Texte à lire:
<<<<

C'était il y a tout juste six ans et, malheureusement, les premiers l'emportèrent sur les seconds avec les conséquences tragiques que l'assassinat de Mouammar Kadhafi, voulu et organisé par quelques puissances occidentales, engendra : implosion ethnique du pays, décomposition de l'Etat et de ses administrations, multiplication des zones de non droit, meurtres et violences de toute nature, extension du chaos à la région du Sahel et, depuis quelques mois, afflux tragique de milliers de migrants vers les côtes sud de l'Europe.

>>>>

Travail demandé: Citez mot pour mot l'intégralité du texte sur les conséquences de l'assassinat de Mouammar Kadhafi. Ne vous servez que du texte.

Informations présentées:
<<<<

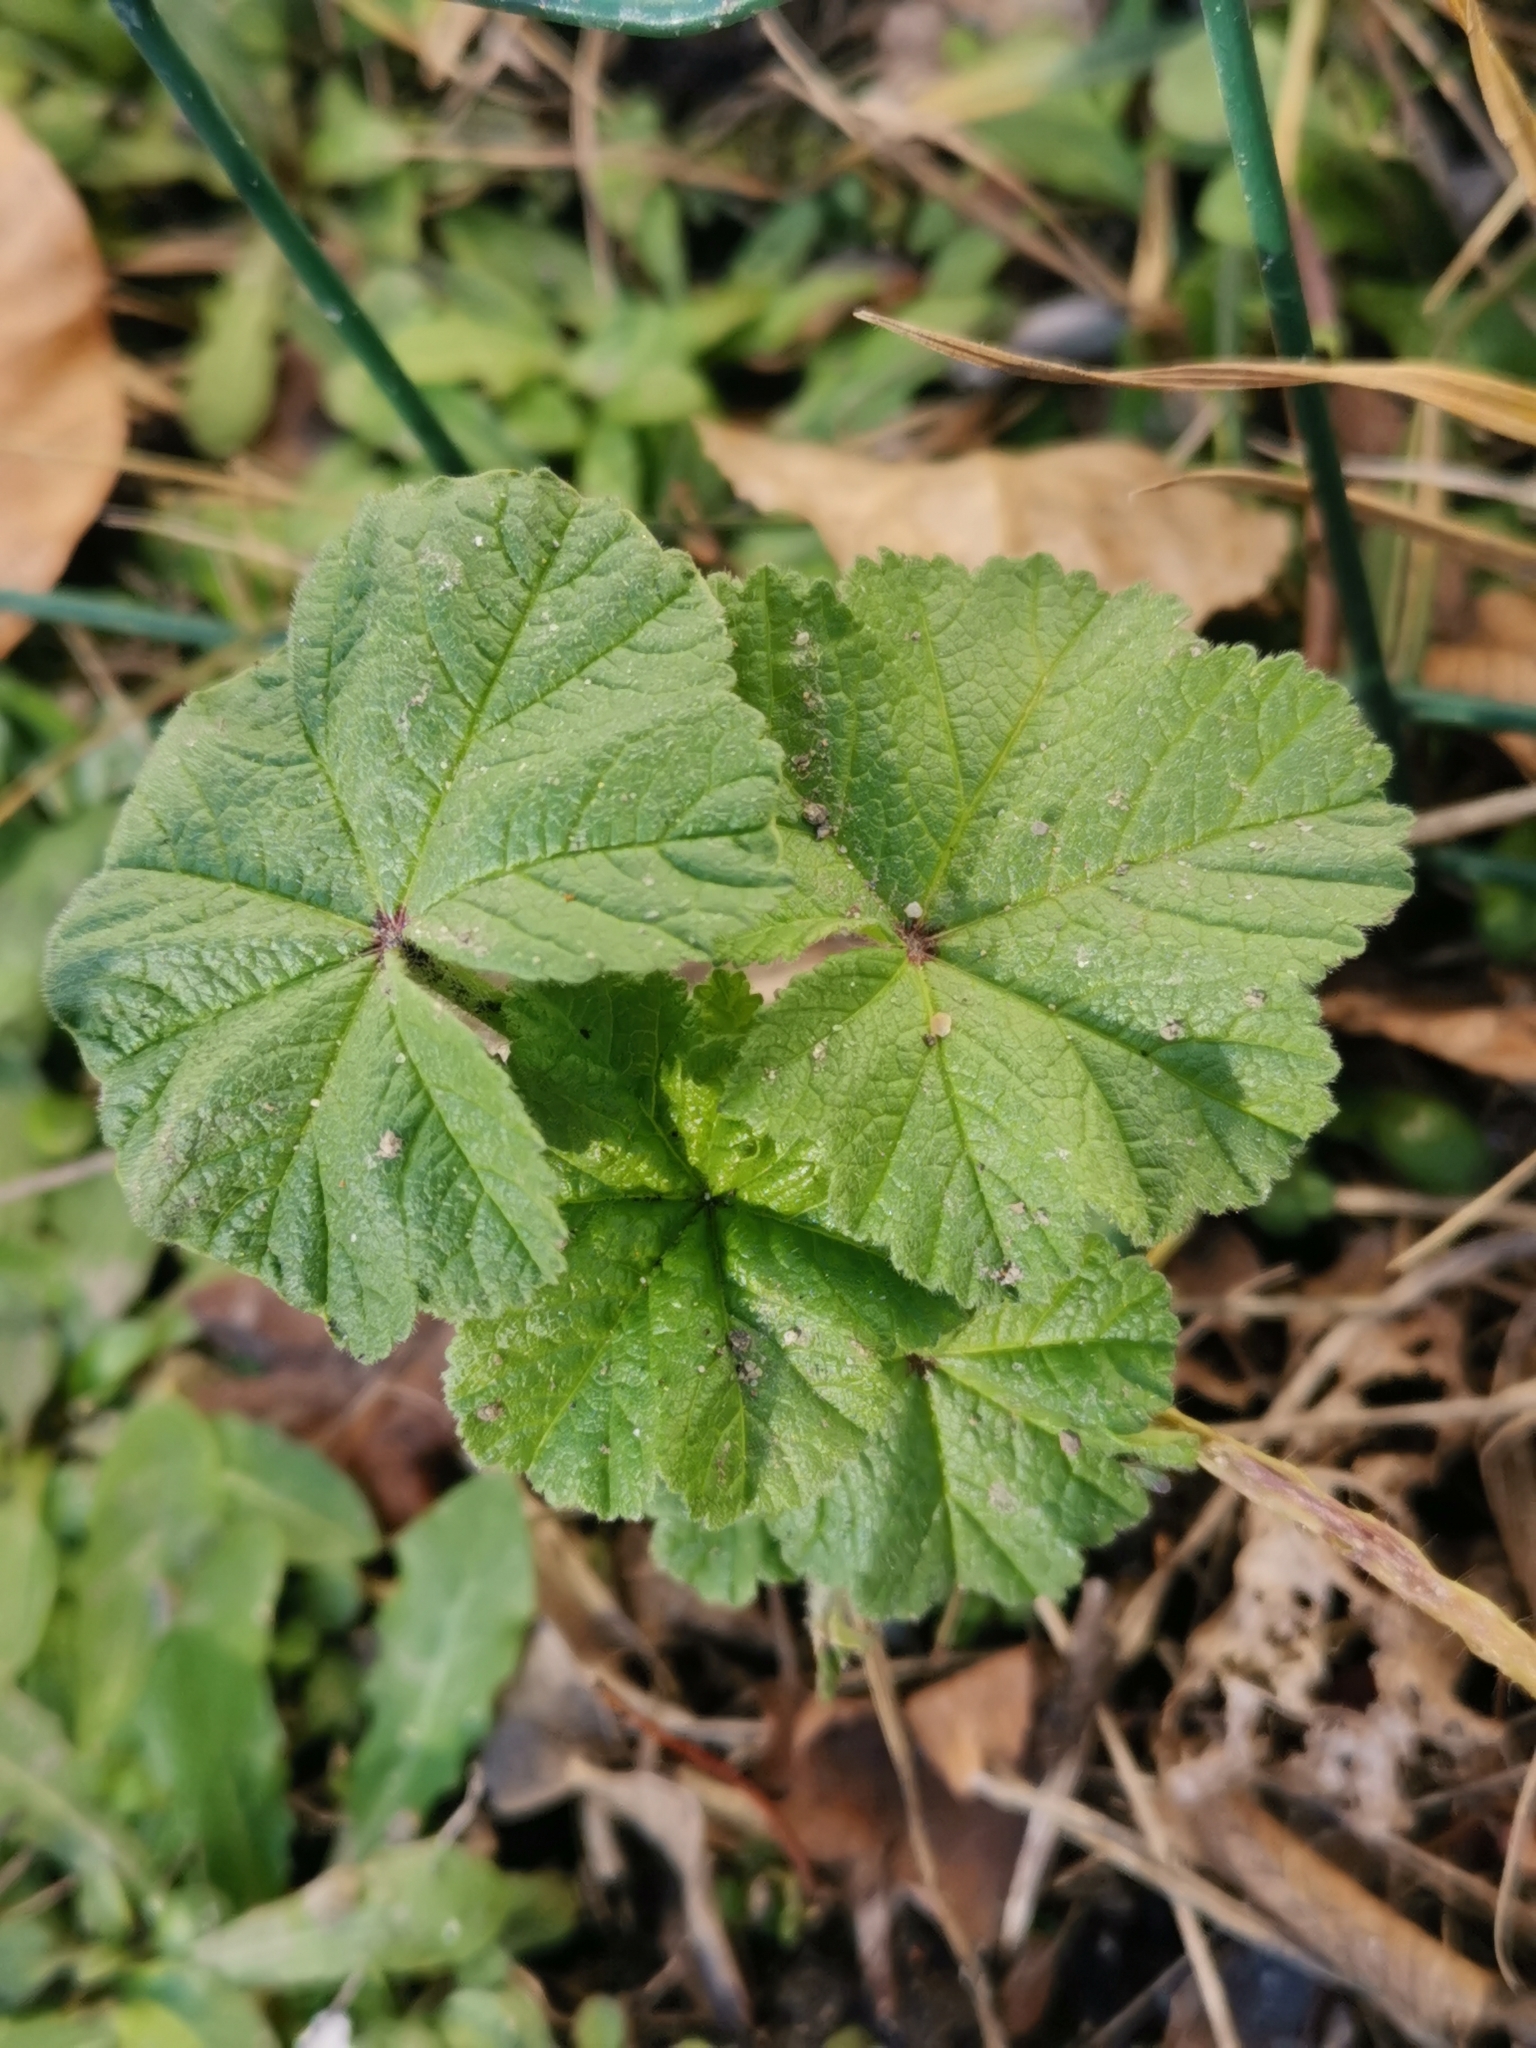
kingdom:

>>>>

Résultat obtenu:
C'était il y a tout juste six ans et, malheureusement, les premiers l'emportèrent sur les seconds avec les conséquences tragiques que l'assassinat de Mouammar Kadhafi, voulu et organisé par quelques puissances occidentales, engendra : implosion ethnique du pays, décomposition de l'Etat et de ses administrations, multiplication des zones de non droit, meurtres et violences de toute nature, extension du chaos à la région du Sahel et, depuis quelques mois, afflux tragique de milliers de migrants vers les côtes sud de l'Europe.